When doing internals, usually an easy first step is to use Responder and wait to retrieve NTLM hashes, cracking them and hoping for a weak password.

The problem is that sometimes fancy cracking rigs might not be available, it might be a mess to copy/paste all those hashes, send them, wait for an answer where you could already do some work locally, without any effort. We’re all lazy, and I’m even more lazy. That’s why I decided doing this project.

This is highly inspired from Autoresp from Dan McInerney. Basically, it retrieves hashes from Responder and sends them to a cracking box.

The aim of this python script is to run in conjunction with Responder while doing internal assessments. The script will monitor the logs from Responder, load NTLMv1 and NTLMv2 hashes as they are captured and crack them with your local instance of Hashcat.
Works out of the box on Kali Linux (including 2.0)

Installation

Clone the repo:

git clone https://github.com/sensepost/autoresponder.git && cd autoresponder

And.. you’re done.

Usage

The command python auto_responder.py -h will actually show you this usage:

python auto_responder.py -h
usage: auto_responder.py [-h] [-w WORDLIST] [-l LOGS_DIR] [-b HASHCAT_PATH]

Auto Responder – @PaulWebSec (SensePost)

optional arguments:
-h, –help       show this help message and exit
-w WORDLIST      Path to the worlists. eg. /wordlists/*.txt
-l LOGS_DIR      Path to Responder binary
-b HASHCAT_PATH  Path to Hashcat binary

Parameters logs_dir and hashcat_path are not mandatory.

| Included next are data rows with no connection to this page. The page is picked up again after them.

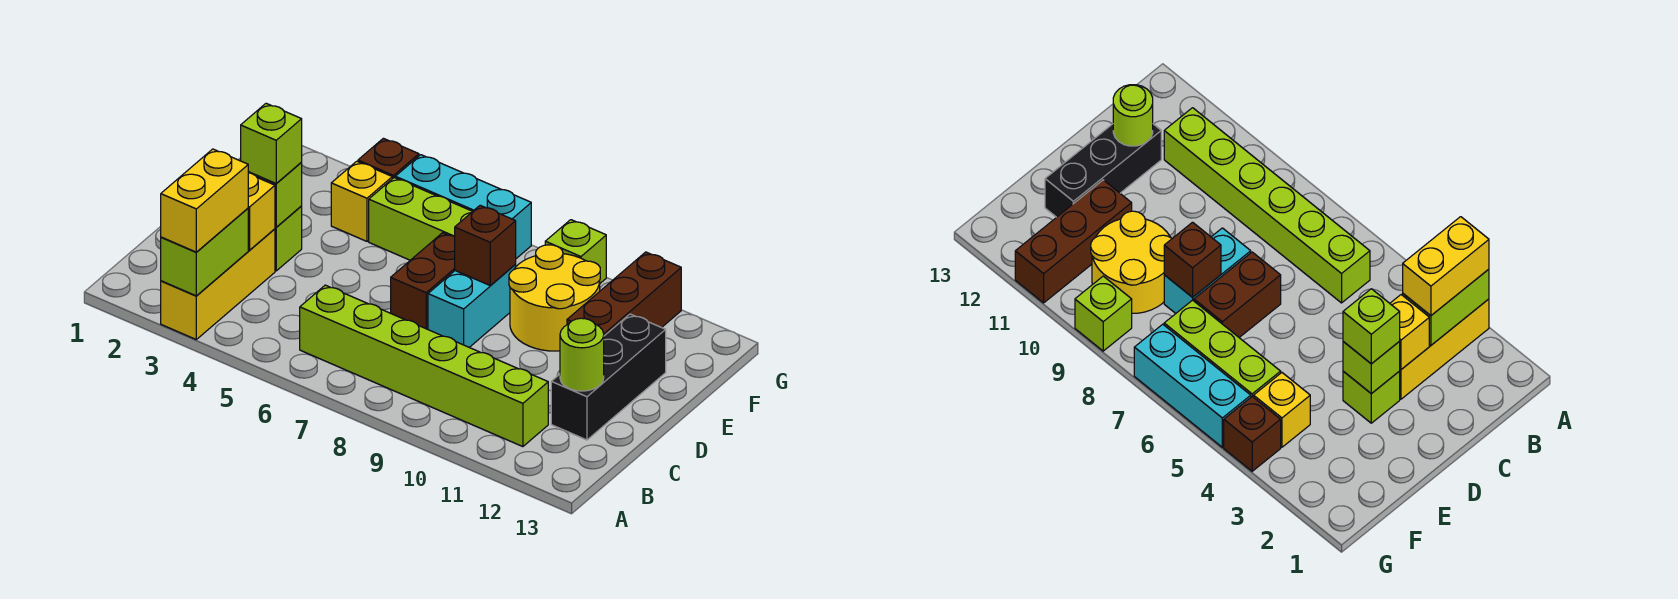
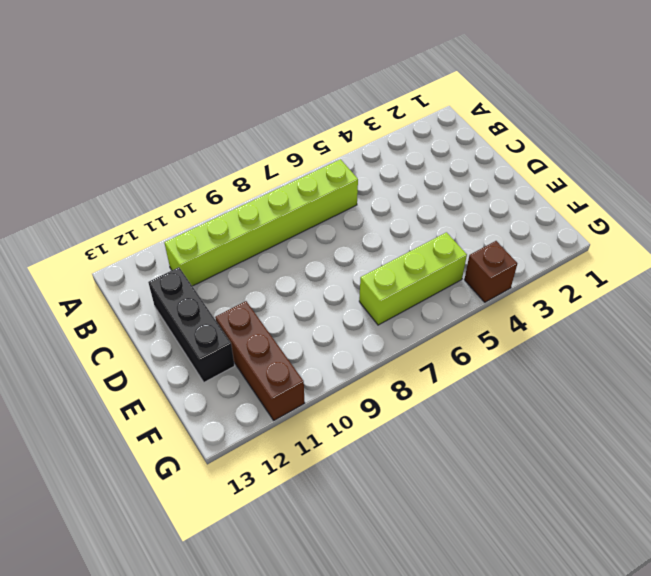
none -> yellow brick A3:C3 level 1
none -> lime brick D3 level 1
none -> brown brick D7:E7 level 1

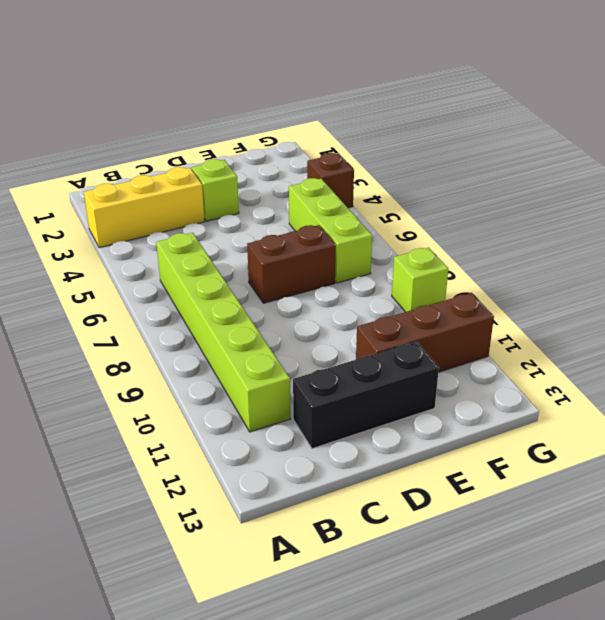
none -> cyan brick D8:E8 level 1
none -> yellow round brick E9:F10 level 1
none -> yellow brick F4 level 1

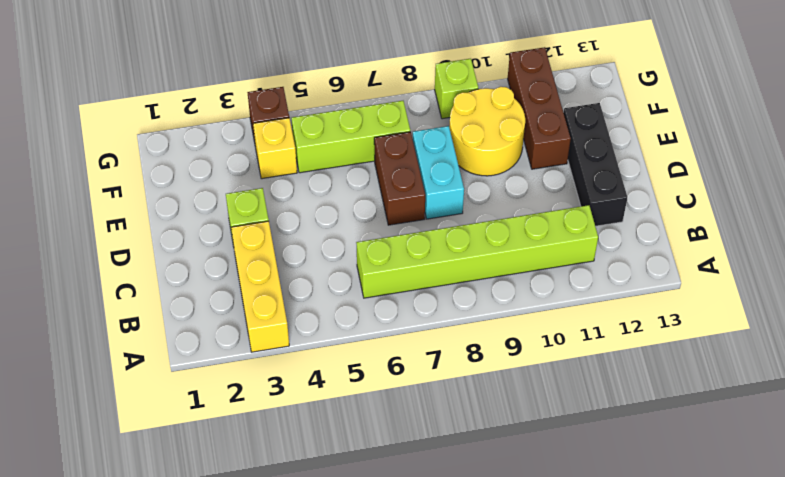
none -> cyan brick G5:G7 level 1
none -> lime brick A3:B3 level 2
none -> yellow brick C3 level 2

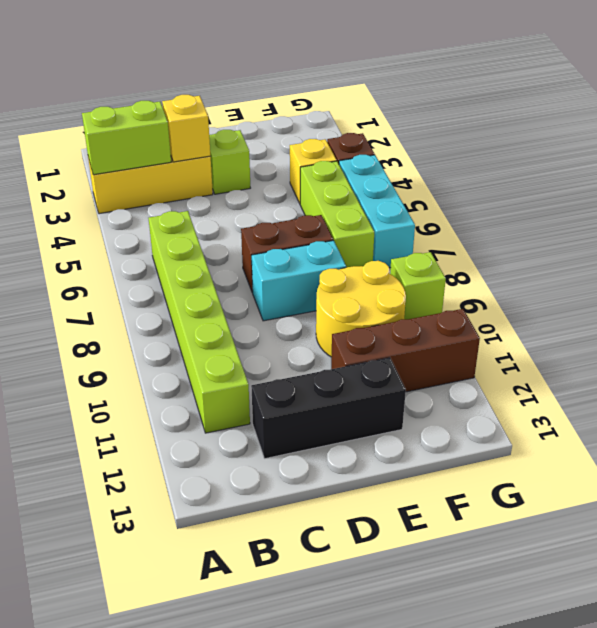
none -> lime round brick C12 level 2
none -> lime brick D3 level 2
none -> brown brick E8 level 2

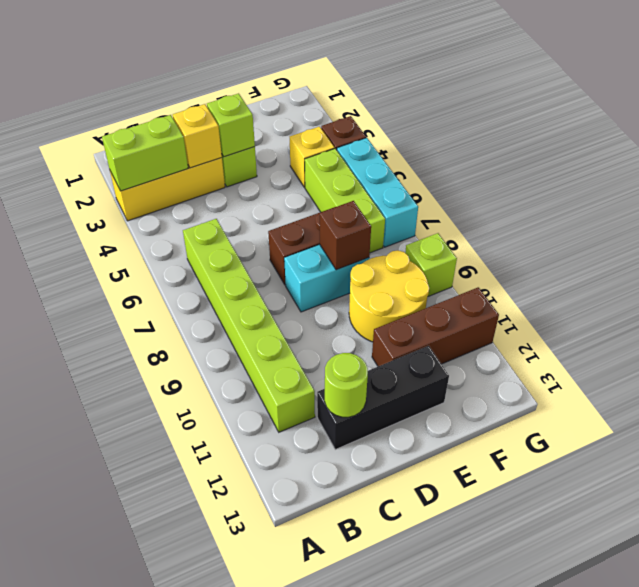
none -> yellow brick A3:B3 level 3
none -> lime brick D3 level 3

Defaults are Kali ones. The only mandatory parameter is the wordlist one.

python auto_responder.py -w ‘/usr/share/wordlists/metasploit/*’
48 NTLMv2 hashes loaded.
2 NTLMv1 hashes loaded.
[!] Cracked NTLMv2 hash: ADMIN:password (172.16.93.1)
[!] Cracked NTLMv2 hash: ROOT: (172.16.93.132)
[!] Cracked NTLMv2 hash: GUEST: (172.16.93.1)

As soon as you launch the script, it will retrieve all the hashes stored in the logs folder and start bruteforcing them.

Github repo is here. Happy cracking!